No entanto, quando as agressões à Constituição e ao ordenamento jurídico partem do Judiciário não se vê uma resposta à altura do Congresso. A impressão é de que o abuso por parte da Justiça é tido como coisa menor. Seria uma consequência forçosa do sistema, sem solução.

Tal visão institucional é profundamente equivocada. Na República, não existe poder sem controle. Todos, também as autoridades do Executivo, Legislativo e Judiciário, devem respeitar a Constituição. E quando alguém passa dos limites, é preciso que os outros Poderes estejam atentos para a indispensável reação, dentro, como é natural, dos caminhos institucionais previstos. O que não se pode admitir é a omissão perante assunto de tão grandes consequências para o País.

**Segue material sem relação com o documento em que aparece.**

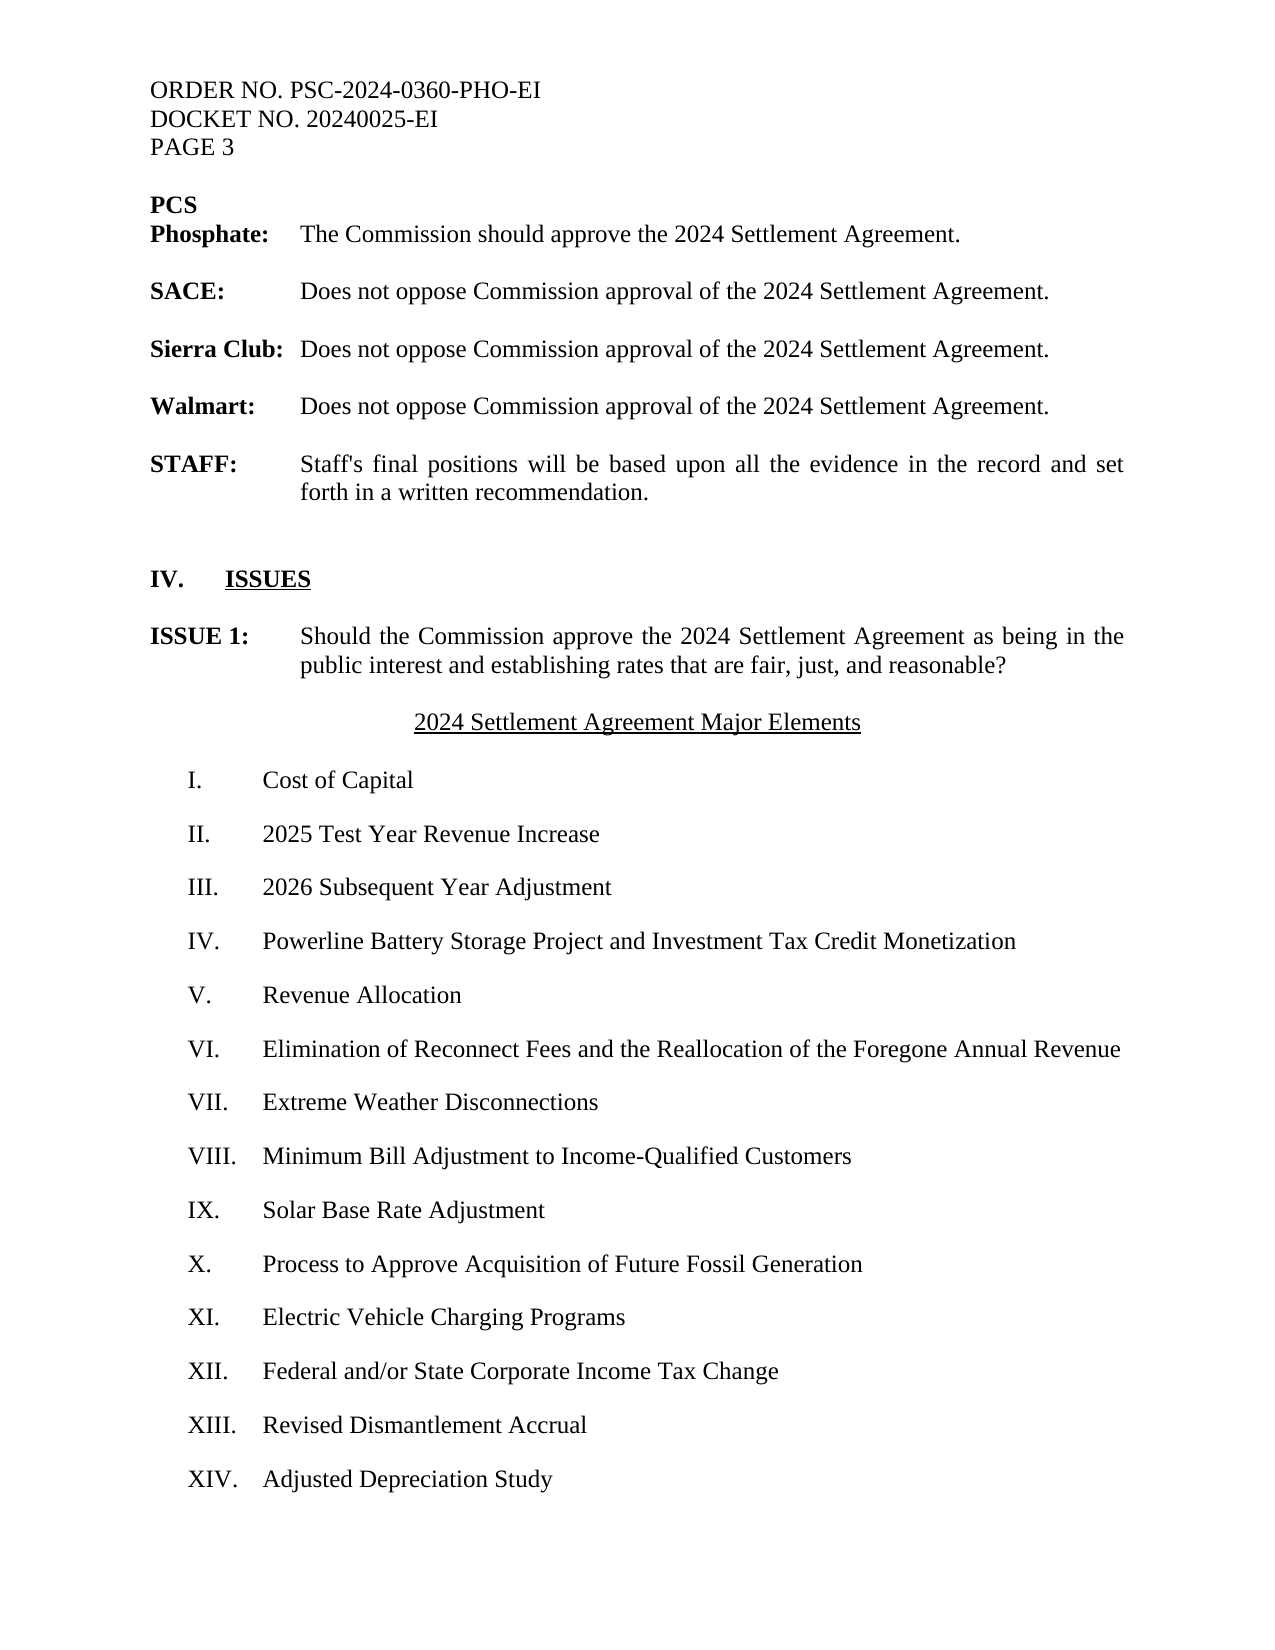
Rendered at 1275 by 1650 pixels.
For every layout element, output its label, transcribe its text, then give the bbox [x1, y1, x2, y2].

subtitle 2026 Subsequent Year Adjustment [187, 872, 1125, 901]
text Walmart: Does not oppose Commission approval of the 2024 Settlement Agreement. [150, 391, 1125, 420]
subtitle Process to Approve Acquisition of Future Fossil Generation [187, 1249, 1125, 1277]
text IV. ISSUES [150, 564, 1125, 592]
subtitle Minimum Bill Adjustment to Income-Qualified Customers [187, 1141, 1125, 1170]
subtitle Powerline Battery Storage Project and Investment Tax Credit Monetization [187, 926, 1125, 955]
subtitle Solar Base Rate Adjustment [187, 1195, 1125, 1224]
subtitle Adjusted Depreciation Study [187, 1464, 1125, 1492]
text 2024 Settlement Agreement Major Elements [150, 707, 1125, 736]
subtitle 2025 Test Year Revenue Increase [187, 819, 1125, 847]
subtitle Revenue Allocation [187, 980, 1125, 1009]
text SACE: Does not oppose Commission approval of the 2024 Settlement Agreement. [150, 276, 1125, 305]
text ISSUE 1: Should the Commission approve the 2024 Settlement Agreement as being in the public interest and establishing rates that are fair, just, and reasonable? [150, 621, 1125, 679]
text PCS [150, 190, 1125, 219]
text Sierra Club: Does not oppose Commission approval of the 2024 Settlement Agreement. [150, 334, 1125, 362]
subtitle Elimination of Reconnect Fees and the Reallocation of the Foregone Annual Revenue [187, 1034, 1125, 1062]
text Phosphate: The Commission should approve the 2024 Settlement Agreement. [150, 219, 1125, 247]
text STAFF: Staff's final positions will be based upon all the evidence in the record and set forth in a written recommendation. [150, 449, 1125, 506]
subtitle Extreme Weather Disconnections [187, 1087, 1125, 1116]
subtitle Cost of Capital [187, 765, 1125, 794]
subtitle Electric Vehicle Charging Programs [187, 1302, 1125, 1331]
subtitle Federal and/or State Corporate Income Tax Change [187, 1356, 1125, 1385]
subtitle Revised Dismantlement Accrual [187, 1410, 1125, 1439]
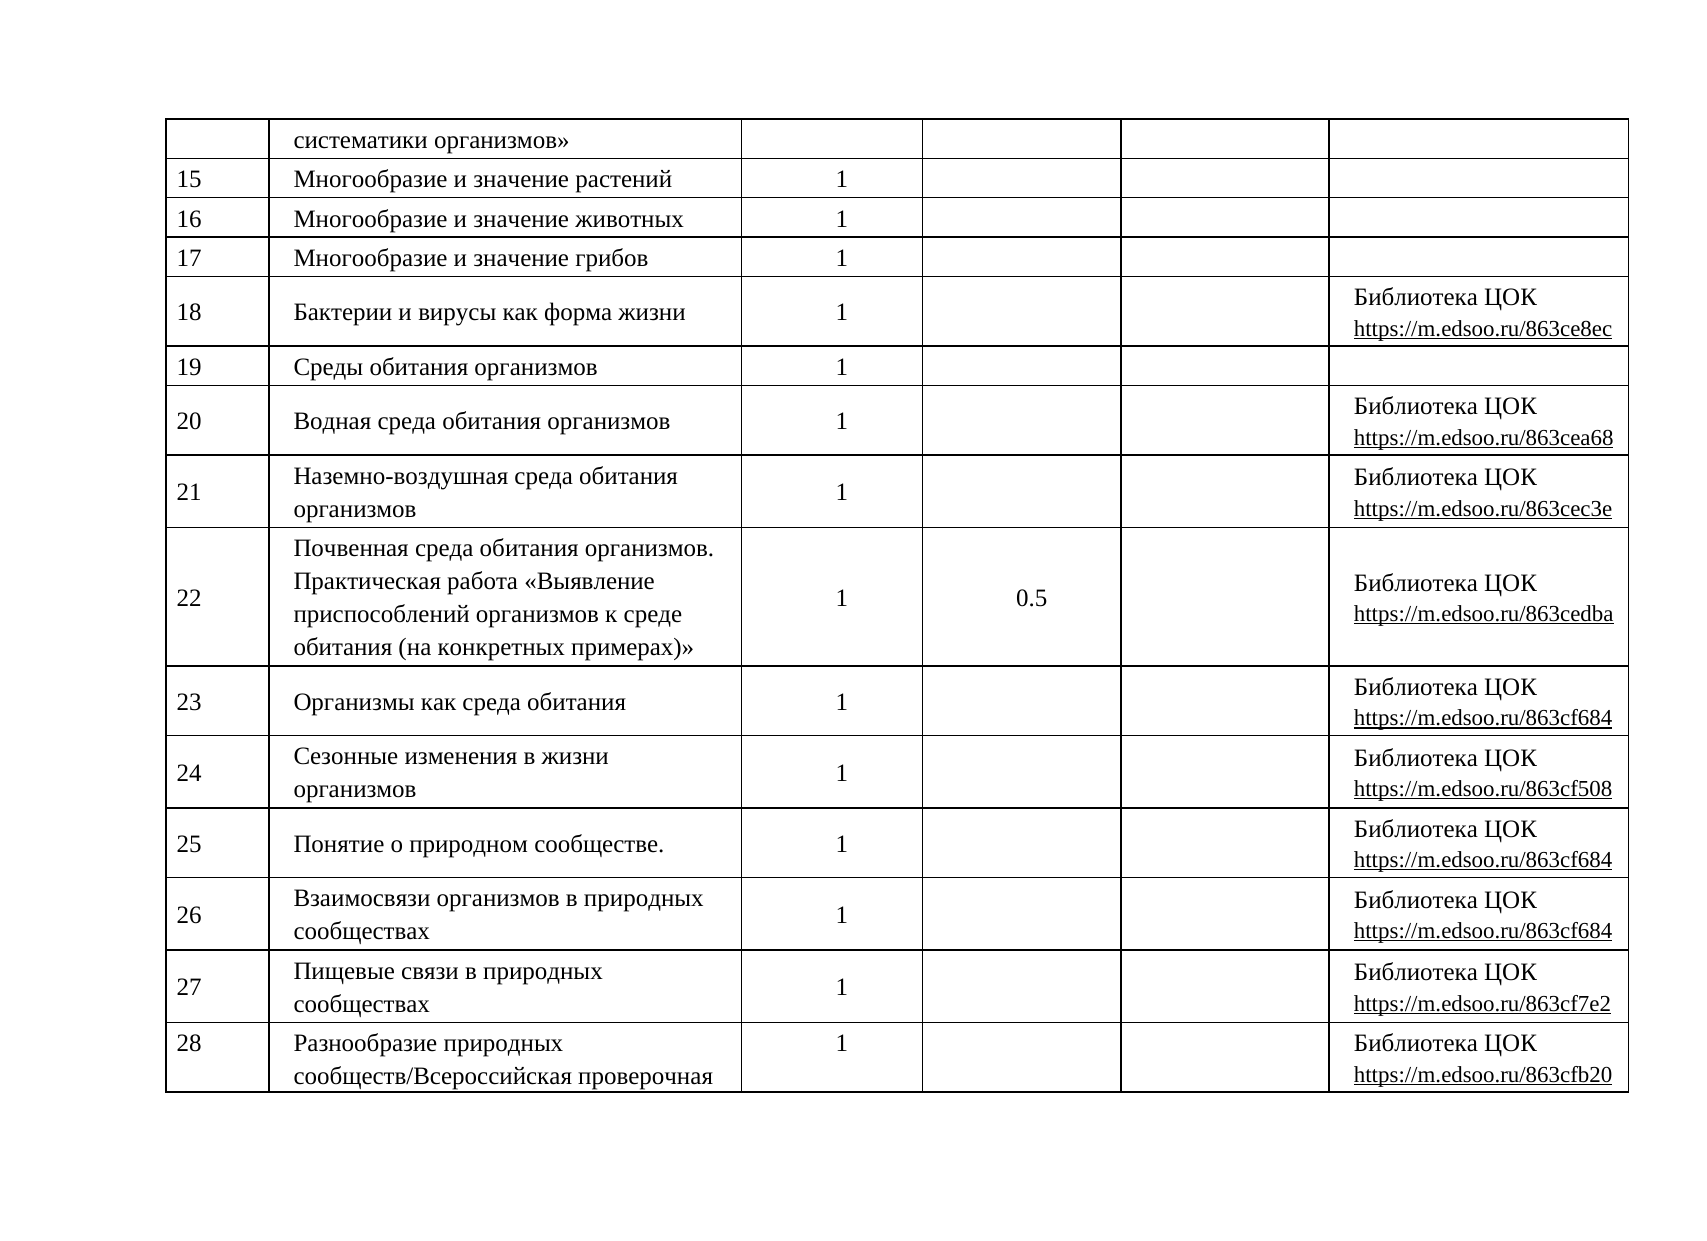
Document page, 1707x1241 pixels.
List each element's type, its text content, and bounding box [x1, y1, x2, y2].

Essa inacreditável desídia do Legislativo em defender suas prerrogativas evidencia, uma vez mais, a qualidade da atual composição do Congresso. Em regra, os parlamentares estão muito aquém do que o cargo exige. Entretidos com seus interesses, mostram-se incapazes de detectar as agressões que o interesse público sofre.

A República é o regime da responsabilidade. Sem exceções, deve-se exigir responsabilidade do Judiciário, do Legislativo e do Executivo. Da mesma forma, também o cidadão deve ser responsável com o seu voto, não pondo no Congresso quem não defende o próprio Congresso.